Financial Intermediaries Association (FIA) Embraces International ACORD Standard

08 October 2009 The Financial Intermediaries Association of Southern Africa (FIA)
Arnold van der Linde, President of the FIA

Arnold van der Linde, President of the FIA

The Financial Intermediaries Association of Southern Africa (FIA) today announced that it has become a member of the International ACORD (Association for Cooperative Operations Research and Development) Standard.

ACORD, an international not-for-profit association based in the USA, sets worldwide data and systems communication standards aimed at improving the exchange of data across diverse technological systems and platforms. The organisation serves the insurance sector and related financial services industries globally. Members include hundreds of insurance and reinsurance companies, agents, intermediaries, software providers and industry associations throughout the world. The ACORD standard is recognised by all major system providers.

South Africa’s financial services environment and that which financial services intermediaries find themselves operating within is becoming increasingly complex. New products are introduced to market on a continuous basis and clients' needs are becoming more diverse. “As the demand for professional and knowledgeable intermediaries increases, so it becomes all the more important for the FIA to provide its members with the right support structures and tools,” says Arnold van der Linde, President of the FIA.

“As an Association, the FIA embraces international best practice protocols, procedures, systems and technologies. To this end, we are founding members of the World Federation of Insurance Intermediaries (WFII) and a member of the Council of International Broker Associations (CIIBA).

“At present in South Africa’s insurance industry, there is no uniform method of moving data between role-players. Becoming a member of ACORD is an important step which will have a positive impact on the industry – and importantly, on clients.”

Standardising the way data is transferred will streamline the communications process and ensure the smooth flow of information between industry stakeholders such as intermediaries, insurers, underwriters, service providers, financial institutions, regulators and government. Furthermore, once implemented, a single set of data communication standards will lead to cost effective delivery mechanisms that will improve the products and services to the benefit of policyholders.

Van der Linde says the FIA’s ACORD membership is relevant because South Africa’s financial services industry also conducts business internationally. “It is therefore important that we are able to interact with the global financial community in a manner which is consistent with best practice standards,” he says.

He cites the example of banks which rely on a shared data communication standard to interact with their various systems to make sure that the millions of daily ATM transactions are channelled to the correct financial institution and bank account.

“If we are to make a success of the introduction of a shared data communication standard, the industry needs to build off the basic ACORD principles and establish a South African adaptation or unique ‘language’ that will enable insurance data interchange,” says van der Linde.

Participation in ACORD will be voluntary for FIA members. “We will however encourage our members to partake in setting up the South African ACORD standard as it will be to their benefit,” says van der Linde.

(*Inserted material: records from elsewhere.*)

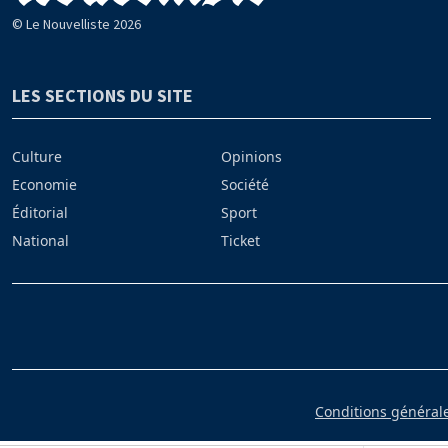
© Le Nouvelliste 2026
LES SECTIONS DU SITE
Culture
Opinions
Economie
Société
Éditorial
Sport
National
Ticket
Conditions générales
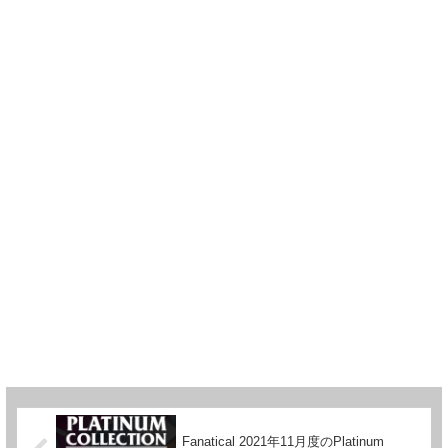
Fanatical 2021年11月度のPlatinum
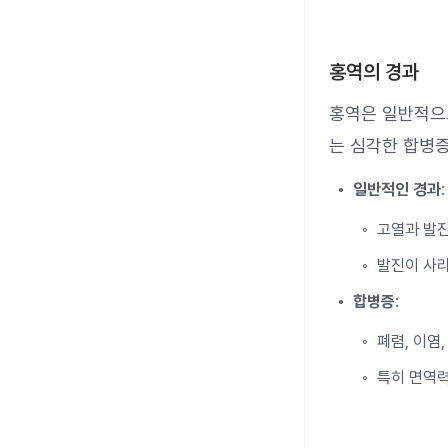
홍역의 경과
홍역은 일반적으로
는 심각한 합병증
일반적인 경과
:
고열과 발진
발진이 사라
합병증
:
폐렴, 이염
특히 면역력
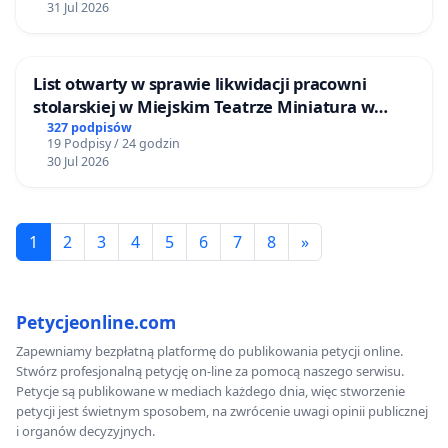
31 Jul 2026
mieszkańców i Puszczy Knyszyńskiej
List otwarty w sprawie likwidacji pracowni
stolarskiej w Miejskim Teatrze Miniatura w
Gdańsku
327 podpisów
19 Podpisy / 24 godzin
30 Jul 2026
1
2
3
4
5
6
7
8
»
Petycjeonline.com
Zapewniamy bezpłatną platformę do publikowania petycji online.
Stwórz profesjonalną petycję on-line za pomocą naszego serwisu.
Petycje są publikowane w mediach każdego dnia, więc stworzenie
petycji jest świetnym sposobem, na zwrócenie uwagi opinii publicznej
i organów decyzyjnych.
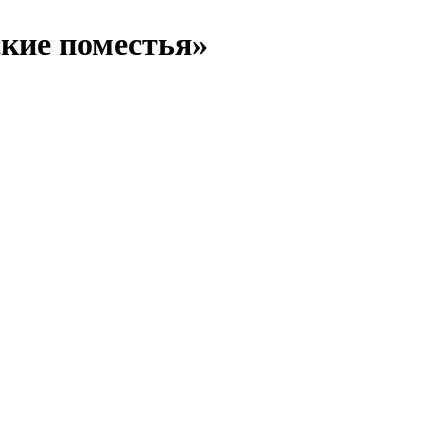
кие поместья»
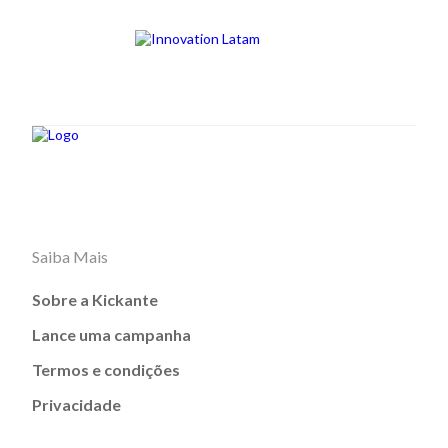
Saiba Mais
Sobre a Kickante
Lance uma campanha
Termos e condições
Privacidade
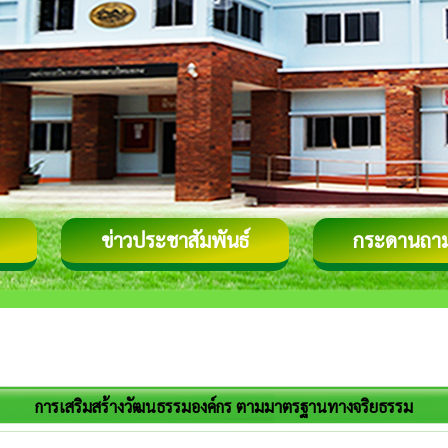
ข่าวประชาสัมพันธ์
กระดานถา
การเสริมสร้างวัฒนธรรมองค์กร ตามมาตรฐานทางจริยธรรม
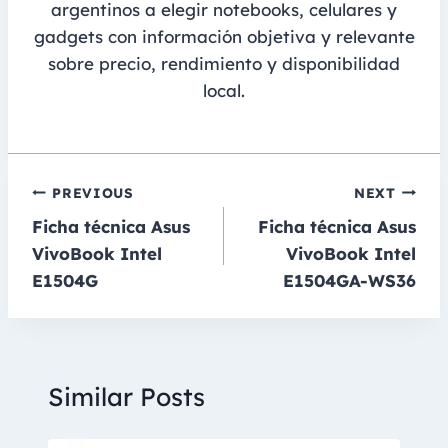
argentinos a elegir notebooks, celulares y
gadgets con información objetiva y relevante
sobre precio, rendimiento y disponibilidad
local.
Navegación
PREVIOUS
NEXT
Ficha técnica Asus
Ficha técnica Asus
de
VivoBook Intel
VivoBook Intel
entradas
E1504G
E1504GA-WS36
Similar Posts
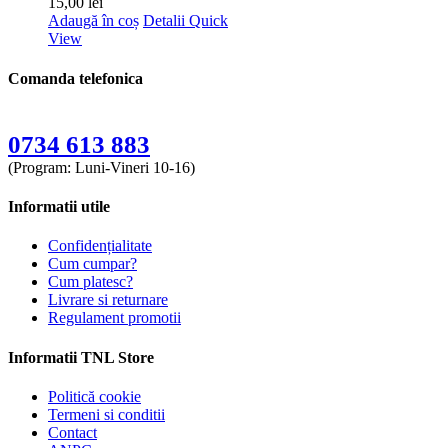
15,00
lei
Adaugă în coș
Detalii
Quick
View
Comanda telefonica
Telefon comenzi:
0734 613 883
(Program: Luni-Vineri 10-16)
Informatii utile
Confidențialitate
Cum cumpar?
Cum platesc?
Livrare si returnare
Regulament promotii
Informatii TNL Store
Politică cookie
Termeni si conditii
Contact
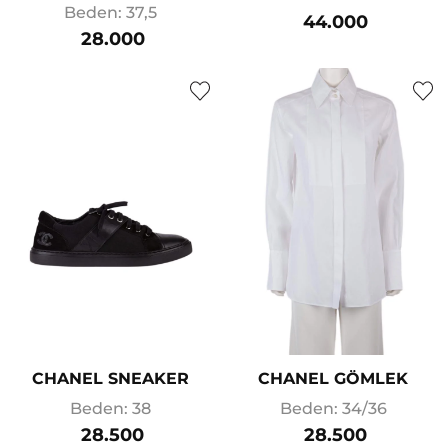
Beden: 37,5
44.000
28.000
CHANEL SNEAKER
CHANEL GÖMLEK
Beden: 38
Beden: 34/36
28.500
28.500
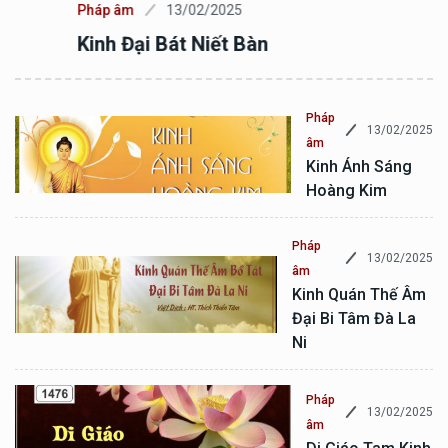
Pháp âm
13/02/2025
Kinh Đại Bát Niết Bàn
Pháp
13/02/2025
âm
Kinh Ánh Sáng
Hoàng Kim
Pháp
13/02/2025
âm
Kinh Quán Thế Âm
Đại Bi Tâm Đà La
Ni
Pháp
13/02/2025
âm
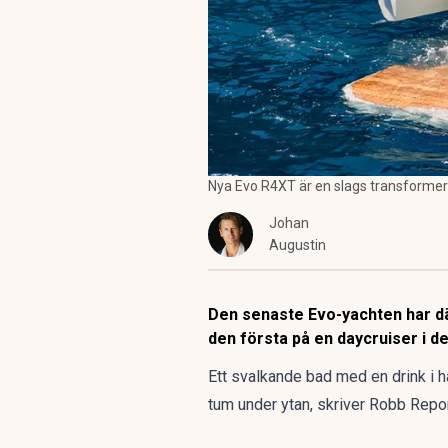
Nya Evo R4XT är en slags transformer t
Johan
Augustin
Den senaste Evo-yachten har däc
den första på en daycruiser i d
Ett svalkande bad med en drink i 
tum under ytan,
skriver Robb Repor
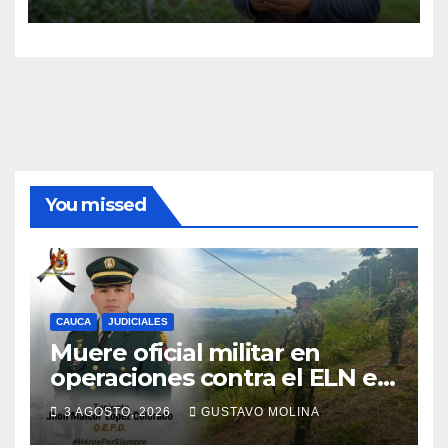
para conectividad digital
You missed
CAUCA
JUDICIALES
Muere oficial militar en
operaciones contra el ELN en
el sur del Cauca
3 AGOSTO, 2026
GUSTAVO MOLINA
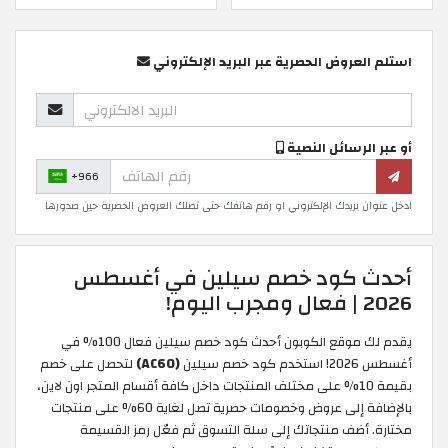
استلم العروض الحصرية عبر البريد الإلكتروني
أو عبر الرسائل النصية
+966
ادخل عنوان بريدك الإلكتروني او رقم هاتفك حتى تصلك العروض الحصرية حين صدورها
أحدث كود خصم سيلين في أغسطس
2026 | فعال ومجرب اليوم!
يقدم لك موقع الكوبون أحدث كود خصم سيلين فعال 100% في
أغسطس 2026! استخدم كود خصم سيلين
(AC60)
لتحصل على خصم
بقيمة 10% على مختلف المنتجات داخل كافة أقسام المتجر اون لاين،
بالإضافة إلى عروض وخصومات حصرية تصل لغاية 60% على منتجات
مختارة. أضف منتجاتك إلى سلة التسوق ثم فعّل رمز القسيمة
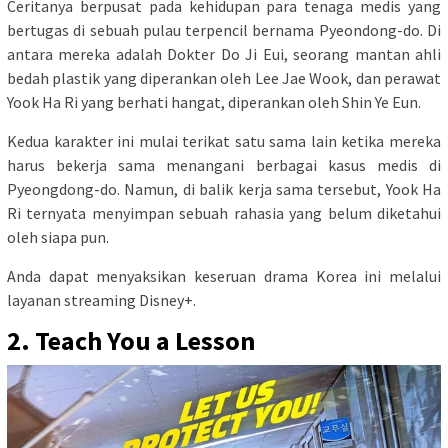
Ceritanya berpusat pada kehidupan para tenaga medis yang
bertugas di sebuah pulau terpencil bernama Pyeondong-do. Di
antara mereka adalah Dokter Do Ji Eui, seorang mantan ahli
bedah plastik yang diperankan oleh Lee Jae Wook, dan perawat
Yook Ha Ri yang berhati hangat, diperankan oleh Shin Ye Eun.
Kedua karakter ini mulai terikat satu sama lain ketika mereka
harus bekerja sama menangani berbagai kasus medis di
Pyeongdong-do. Namun, di balik kerja sama tersebut, Yook Ha
Ri ternyata menyimpan sebuah rahasia yang belum diketahui
oleh siapa pun.
Anda dapat menyaksikan keseruan drama Korea ini melalui
layanan streaming Disney+.
2. Teach You a Lesson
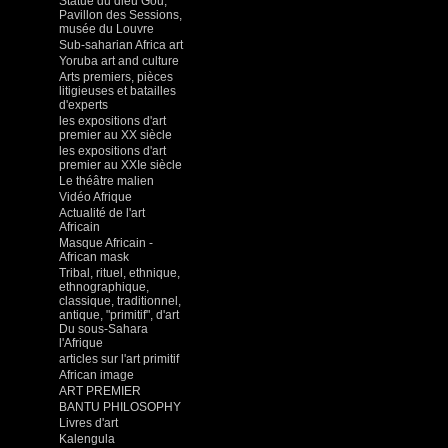
Statue du dieu Gou,
Pavillon des Sessions,
musée du Louvre
Sub-saharian Africa art
Yoruba art and culture
Arts premiers, pièces
litigieuses et batailles
d'experts
les expositions d'art
premier au XX siècle
les expositions d'art
premier au XXIe siècle
Le théâtre malien
Vidéo Afrique
Actualité de l'art
Africain
Masque Africain -
African mask
Tribal, rituel, ethnique,
ethnographique,
classique, traditionnel,
antique, "primitif", d'art
Du sous-Sahara
l'Afrique
articles sur l'art primitif
African image
ART PREMIER
BANTU PHILOSOPHY
Livres d'art
Kalengula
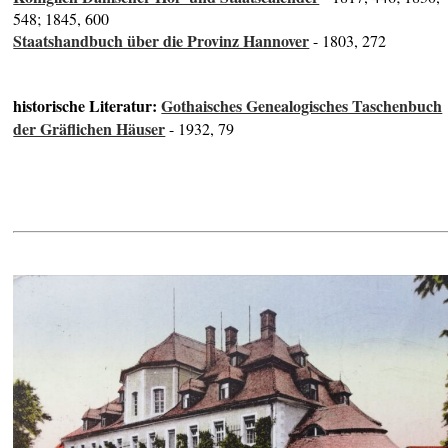
548; 1845, 600
Staatshandbuch über die Provinz Hannover
- 1803, 272
historische Literatur:
Gothaisches Genealogisches Taschenbuch
der Gräflichen Häuser
- 1932, 79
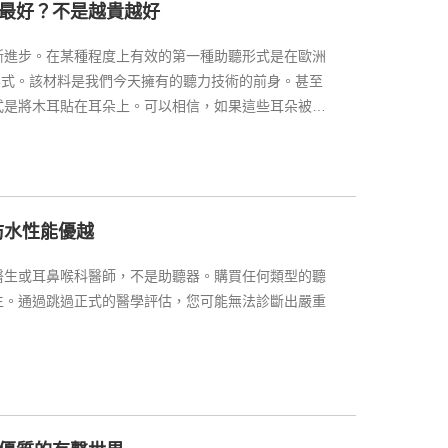
最好？不是越貴越好
斷進步。在某種程度上有效的第一種助聽形式是在歐洲
形式。該材料是我們今天擁有的聽力技術的前身。甚至
式是將木耳貼在耳朵上。可以相信，如果這些耳朵被固
覺的動物形狀，那麼戴著該耳朵的人就不會遭受聽力損
。一個重要的進步是引入了耳掛型助聽器。
防水性能優越
醫生或耳鼻喉科醫師，不是助聽器。購買任何類型的聽
生。通過跳過正式的醫學評估，您可能無法診斷出嚴重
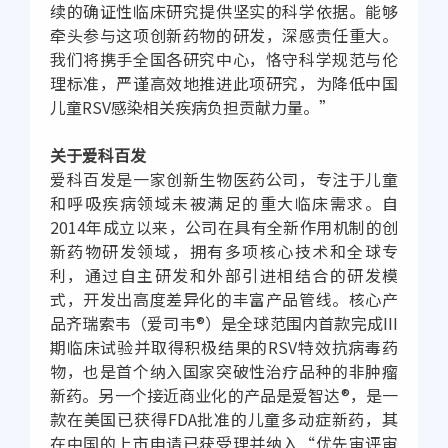
续的确证性临床研究提供坚实的科学依据。能够
牵头参与这项创新药物的研发，深感责任重大。
我们将携手全国各研究中心，恪守科学规范与伦
理标准，严谨高效地推进此项研究，为降低中国
儿童RSV感染相关疾病负担贡献力量。”
关于爱科百发
爱科百发是一家创新生物医药公司，专注于儿童
和呼吸疾病领域未被满足的重大临床需求。自
2014年成立以来，公司在具有全新作用机制的创
新药物研发领域，拥有多项核心技术和全球专
利，通过自主研发和外部引进相结合的研发模
式，开发出高度差异化的丰富产品管线。核心产
品齐瑞索韦（爱司韦®）是全球范围内首款完成III
期临床试验并取得积极结果的RSV特效抗病毒药
物，也是首个纳入国家突破性治疗品种的非肿瘤
新药。另一个接近商业化的产品是爱智达®，是一
款在美国已获得FDA批准的儿童多动症新药，其
在中国的上市申请已获受理并纳入“优先审评审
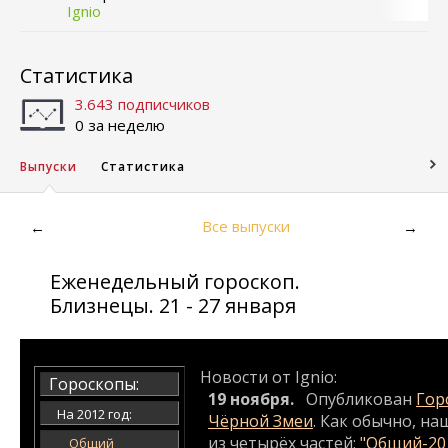
Ignio
Статистика
3.643 подписчиков
0 за неделю
Выпуски
Статистика
Все выпуски
←
→
Еженедельный гороскоп.
Близнецы. 21 - 27 января
Новости от Ignio:
Гороскопы:
19 ноября.
Опубликован
Гор
На 2012 год:
Чёрной Змеи
. Как обычно, на
из четырёх частей:
"Общий-20
Общий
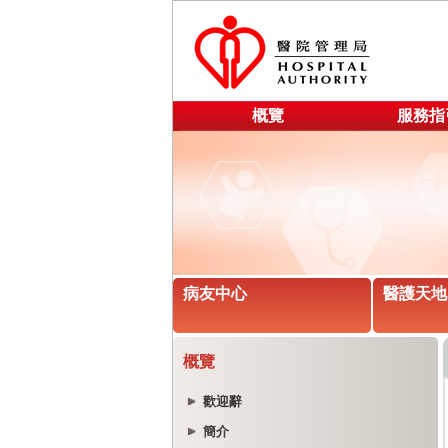
概覽
服務指
病友中心
醫護天地
概覽
歡迎辭
簡介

The FIA believes it is inevitable that South Africa’s insurance industry will eventually migrate towards a shared data communication standard in some form or another.

Lloyd Chumbley, ACORD Vice President, Standards, says: “I am very excited to welcome the FIA to ACORD membership. This is a significant step forward for the industry in South Africa and we look forward to working with the FIA closely as the direction is set in the coming months.”

“This new venture opens up a completely different approach as to how short-term insurance will be conducted in the foreseeable future. Ultimately, the policyholder and insuring public stand to benefit the most as shared standards and technology bring a new locus of control and efficiency to the complexity embedded in insurance products,” says van der Linde.